1740-10-21, de Gabriel Jacques de Salignac, marquis de La Mothe-Fénelon à Cardinal André Hercule de Fleury.

Monseigneur,

Votre Eminence verra peut-être avec surprise que je l'interrompe pour l'entretenir de M. de Voltaire. J'ai cru cependant devoir me presser aux instances qu'il vient de m'en faire.
Il m'a lu en entier la lettre qu'il a l'honneur d'écrire à Votre Eminence, relative à Mme du Châtelet et dont il m'a lu aussi tout le commencement du récit qu'elle lui a fait de sa conversation avec vous, Monseigneur. Elle écrit comme une personne enchantée.
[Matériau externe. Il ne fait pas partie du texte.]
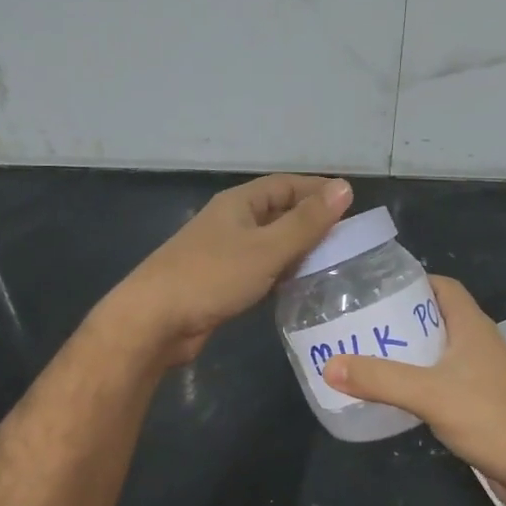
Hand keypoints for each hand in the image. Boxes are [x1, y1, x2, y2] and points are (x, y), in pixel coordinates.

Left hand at [105, 175, 353, 365]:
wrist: (155, 320)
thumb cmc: (212, 277)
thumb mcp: (266, 248)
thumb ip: (306, 222)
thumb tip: (344, 189)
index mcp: (239, 204)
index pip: (285, 185)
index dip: (317, 190)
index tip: (350, 203)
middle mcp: (230, 222)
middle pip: (277, 213)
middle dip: (310, 222)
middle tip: (347, 238)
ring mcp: (222, 253)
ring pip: (269, 244)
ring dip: (297, 250)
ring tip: (332, 263)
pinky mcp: (220, 282)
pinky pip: (259, 269)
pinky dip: (280, 273)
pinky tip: (299, 287)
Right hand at [325, 277, 505, 505]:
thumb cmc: (489, 417)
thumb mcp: (428, 394)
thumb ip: (379, 379)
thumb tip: (329, 365)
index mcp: (472, 325)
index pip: (443, 286)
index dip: (412, 281)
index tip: (375, 289)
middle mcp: (478, 342)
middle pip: (436, 317)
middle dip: (400, 318)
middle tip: (361, 325)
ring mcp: (482, 373)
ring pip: (439, 349)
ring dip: (408, 350)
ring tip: (368, 355)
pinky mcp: (480, 400)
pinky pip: (443, 378)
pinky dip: (418, 378)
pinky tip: (395, 392)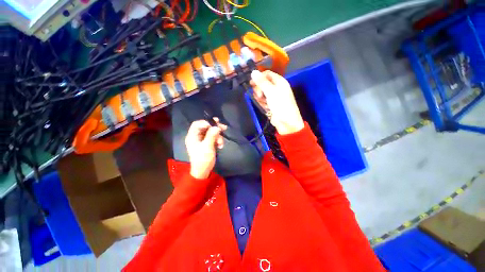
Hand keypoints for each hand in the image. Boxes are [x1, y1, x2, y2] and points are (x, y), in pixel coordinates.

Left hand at [185, 119, 225, 178]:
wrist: (203, 171)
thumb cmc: (203, 159)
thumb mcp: (207, 147)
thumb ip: (211, 136)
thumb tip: (217, 126)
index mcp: (192, 136)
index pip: (197, 124)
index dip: (206, 122)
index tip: (215, 124)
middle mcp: (196, 136)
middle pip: (206, 127)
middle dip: (215, 128)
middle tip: (224, 127)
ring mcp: (202, 140)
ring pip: (211, 132)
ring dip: (218, 136)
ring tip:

M. de Voltaire m'a demandé instamment d'appuyer de mon témoignage auprès de Votre Eminence les protestations qu'il lui fait dans sa lettre. Il a cru que je pourrais contribuer à leur attirer créance dans votre esprit, Monseigneur, si je voulais me rendre garant de sa sincérité et de son dégagement de toute vue intéressée en les faisant. Il m'a demandé de le représenter comme quelqu'un qui portera à Berlin un cœur véritablement français et passionné d'en donner des preuves sans aspirer à d'autre avantage que d'être compté par Votre Eminence au rang de ses admirateurs les plus attachés. Je l'ai loué de ces sentiments où il témoignait être et l'ai exhorté à les montrer par des effets. Cependant je n'ai pas cru devoir lui refuser l'office qu'il me demandait. Je le ferais, lui ai-je dit, et serais ravi qu'il donnât occasion de le faire davantage. En même temps, je ne lui ai pas dissimulé ce que j'avais remarqué de bien différent de ce cœur français dans le livre publié ici en dernier lieu, qu'il veut faire passer pour l'ouvrage du roi de Prusse étant prince royal, sans parler de ce qu'on y voit d'offensant pour la religion et les bonnes mœurs et qu'il prétend avoir corrigé dans une seconde édition qu'il commence à répandre.

Votre Eminence connaît éminemment ce que l'on peut tirer des hommes. Selon ce que M. de Voltaire me dit de son voyage à Berlin, je pourrais peut être recevoir la réponse de Votre Eminence avant qu'il soit parti: elle jugera s'il pourrait être de quelque utilité que j'eusse quelque chose d'Elle à lui pouvoir lire qui le flattât et lui servit d'encouragement pour ne faire qu'un bon usage de la créance dans l'esprit du roi de Prusse supposé qu'il la conserve autant qu'il le veut persuader.

Je suis avec tout l'attachement personnel que je dois à Votre Eminence, et un profond respect,

Monseigneur,

De Votre Eminence,

Le très humble et très obéissant serviteur.